Per tornare alla domanda iniziale, in questo caso è Panini che dovrebbe intercettare il pubblico giusto per noi, o contribuire a farlo, e in parte ci è riuscita: il primo volume e il primo spin-off sono andati bene, quindi la serie ci è stata rinnovata completamente fino alla fine. Il team di Panini ha pubblicizzato il volume all’interno di alcune testate selezionate e si è creato un buon passaparola spinto anche dal Capitolo 0 pubblicato online (su spaceopera.it) che nella prima settimana ha superato le 50.000 visite uniche e che, come tipo d’impegno e alternativa alla lettura, potrebbe aver incuriosito qualche giovane lettore.
Non so se la questione sia che gli editori non si fidano, o che considerano ormai perduta la fascia adolescenziale, però il pubblico c’è ed è molto curioso, ci si dovrebbe impegnare un po’ di più per spingerlo a provare qualcosa di diverso dal solito. Dal mio punto di vista, tutto quello che posso fare è creare il fumetto che avrei voluto leggere da adolescente, divertendomi il più possibile.
Nella storia convivono elementi di apparente contrasto: c'è tanta comicità, ma c'è anche una violenza vera, percepibile, per quanto moderata nei suoi aspetti grafici. Un elemento che ho apprezzato molto e di cui sentivo la mancanza in una storia per ragazzi, nel senso migliore del termine. Anche qui non fatico a credere che abbiate preso ispirazione dal passato. Confermate?
Eleonora - Anche in questo, possiamo dire di aver seguito molto un'impronta giapponese. La violenza presente, la si trova tranquillamente in quasi tutti i titoli shonen.
Jacopo - In "Space Opera" la violenza non è mai gratuita, ma quando c’è non ci tiriamo indietro dal mostrarla. E a dirla tutta, credo che si sposi bene con le tavole coloratissime di Eleonora, ne esce fuori un mix ancor più macabro.

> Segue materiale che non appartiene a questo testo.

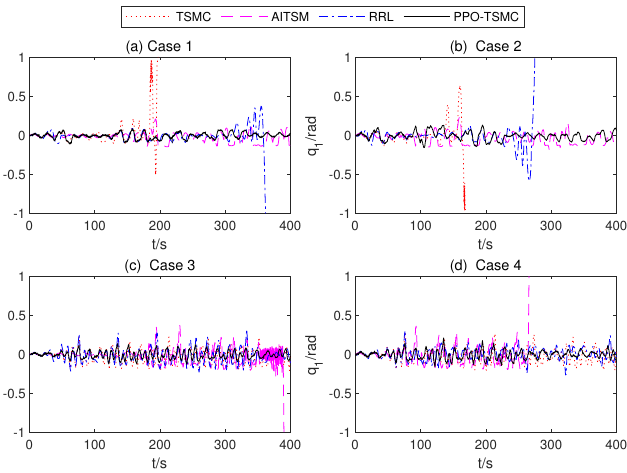
Figure 11. Roll anglesof four different controllers.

Alcuni dei momenti più divertenti hanno a che fare con Charlie e la sua passione per i videogiochi. Quanto la natura narrativa dei prodotti videoludici ha anche influenzato la sceneggiatura di “Space Opera”?
Jacopo - La sceneggiatura, credo, mai. I tempi di racconto di un videogioco, cutscene a parte, sono estremamente differenti rispetto a quelli di un fumetto, sono dettati da un codice e da azioni attive. Se le cutscene dei videogiochi sono ormai spesso e volentieri di stampo cinematografico, o comunque si rifanno ad altri media visivi, nei videogiochi tutto è narrazione, dalle cavalcate nel west di "Red Dead Redemption 2" all’esplorazione di "The Legend of Zelda: Breath of the Wild". Da grande appassionato di videogiochi, però, ho riversato questa passione su Charlie, cosa che spesso lo rende fuori luogo in mezzo a un Killer, una ragazza cadavere, una cyborg e via dicendo.
Eleonora - Mi chiudevo ai videogiochi quando ero più piccola, ma negli ultimi anni non mi sono mai chiusa sopra nessun videogioco. Giusto ultimamente ho ripreso, ma grazie alla convivenza con una persona che mangia videogiochi a colazione.